_HOW TO COMPLETE THIS TASK_
Put the lines below into a Markdown table with the columns n and Line, numbering each row and leaving out blank lines. Omit the pictures from your answer.

==== RECORDS SHOWN

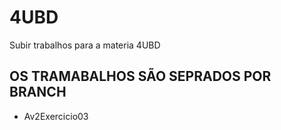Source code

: # 4UBD
Subir trabalhos para a materia 4UBD 


## OS TRAMABALHOS SÃO SEPRADOS POR BRANCH
- Av2Exercicio03
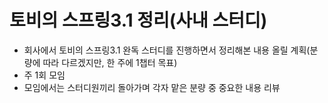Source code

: # 토비의 스프링3.1 정리(사내 스터디)

- 회사에서 토비의 스프링3.1 완독 스터디를 진행하면서 정리해본 내용 올릴 계획(분량에 따라 다르겠지만, 한 주에 1챕터 목표)
- 주 1회 모임
- 모임에서는 스터디원끼리 돌아가며 각자 맡은 분량 중 중요한 내용 리뷰
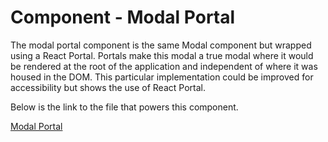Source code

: # Component - Modal Portal

The modal portal component is the same Modal component but wrapped using a React Portal. Portals make this modal a true modal where it would be rendered at the root of the application and independent of where it was housed in the DOM. This particular implementation could be improved for accessibility but shows the use of React Portal.

Below is the link to the file that powers this component.

[Modal Portal](https://github.com/joeHillman/react-workbench/blob/master/src/components/ModalPortal.js#L54)
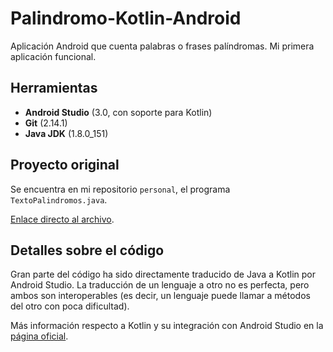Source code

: # Palindromo-Kotlin-Android
Aplicación Android que cuenta palabras o frases palíndromas. Mi primera aplicación funcional.


## Herramientas
* **Android Studio** (3.0, con soporte para Kotlin)
* **Git** (2.14.1)
* **Java JDK** (1.8.0_151)


## Proyecto original
Se encuentra en mi repositorio `personal`, el programa `TextoPalindromos.java`.

[Enlace directo al archivo](https://github.com/Aquo/personal/blob/master/Java/Paquetes/Programas/TextoPalindromos.java).


## Detalles sobre el código
Gran parte del código ha sido directamente traducido de Java a Kotlin por Android Studio.
La traducción de un lenguaje a otro no es perfecta, pero ambos son interoperables (es decir,
un lenguaje puede llamar a métodos del otro con poca dificultad).

Más información respecto a Kotlin y su integración con Android Studio en la [página oficial](https://kotlinlang.org/).
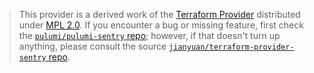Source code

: > This provider is a derived work of the [Terraform Provider](https://github.com/jianyuan/terraform-provider-sentry)
> distributed under [MPL 2.0](https://www.mozilla.org/en-US/MPL/2.0/). If you encounter a bug or missing feature,
> first check the [`pulumi/pulumi-sentry` repo](https://github.com/pulumi/pulumi-sentry/issues); however, if that doesn't turn up anything,
> please consult the source [`jianyuan/terraform-provider-sentry` repo](https://github.com/jianyuan/terraform-provider-sentry/issues).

========

_EXPECTED OUTPUT_
| n | Line |
|---|---|
| 1 | Source code |
| 2 | : # 4UBD |
| 3 | Subir trabalhos para a materia 4UBD  |
| 4 | ## OS TRAMABALHOS SÃO SEPRADOS POR BRANCH |
| 5 | - Av2Exercicio03 |
| 6 | Source code |
| 7 | : # 토비의 스프링3.1 정리(사내 스터디) |
| 8 | - 회사에서 토비의 스프링3.1 완독 스터디를 진행하면서 정리해본 내용 올릴 계획(분량에 따라 다르겠지만, 한 주에 1챕터 목표) |
| 9 | - 주 1회 모임 |
| 10 | - 모임에서는 스터디원끼리 돌아가며 각자 맡은 분량 중 중요한 내용 리뷰 |
| 11 | Source code |
| 12 | : # Component - Modal Portal |
| 13 | The modal portal component is the same Modal component but wrapped using a React Portal. Portals make this modal a true modal where it would be rendered at the root of the application and independent of where it was housed in the DOM. This particular implementation could be improved for accessibility but shows the use of React Portal. |
| 14 | Below is the link to the file that powers this component. |
| 15 | [Modal Portal](https://github.com/joeHillman/react-workbench/blob/master/src/components/ModalPortal.js#L54) |
| 16 | Source code |
| 17 | : # Palindromo-Kotlin-Android |
| 18 | Aplicación Android que cuenta palabras o frases palíndromas. Mi primera aplicación funcional. |
| 19 | ## Herramientas |
| 20 | * **Android Studio** (3.0, con soporte para Kotlin) |
| 21 | * **Git** (2.14.1) |
| 22 | * **Java JDK** (1.8.0_151) |
| 23 | ## Proyecto original |
| 24 | Se encuentra en mi repositorio `personal`, el programa `TextoPalindromos.java`. |
| 25 | [Enlace directo al archivo](https://github.com/Aquo/personal/blob/master/Java/Paquetes/Programas/TextoPalindromos.java). |
| 26 | ## Detalles sobre el código |
| 27 | Gran parte del código ha sido directamente traducido de Java a Kotlin por Android Studio. |
| 28 | La traducción de un lenguaje a otro no es perfecta, pero ambos son interoperables (es decir, |
| 29 | un lenguaje puede llamar a métodos del otro con poca dificultad). |
| 30 | Más información respecto a Kotlin y su integración con Android Studio en la [página oficial](https://kotlinlang.org/). |
| 31 | Source code |
| 32 | : > This provider is a derived work of the [Terraform Provider](https://github.com/jianyuan/terraform-provider-sentry) |
| 33 | > distributed under [MPL 2.0](https://www.mozilla.org/en-US/MPL/2.0/). If you encounter a bug or missing feature, |
| 34 | > first check the [`pulumi/pulumi-sentry` repo](https://github.com/pulumi/pulumi-sentry/issues); however, if that doesn't turn up anything, |
| 35 | > please consult the source [`jianyuan/terraform-provider-sentry` repo](https://github.com/jianyuan/terraform-provider-sentry/issues). |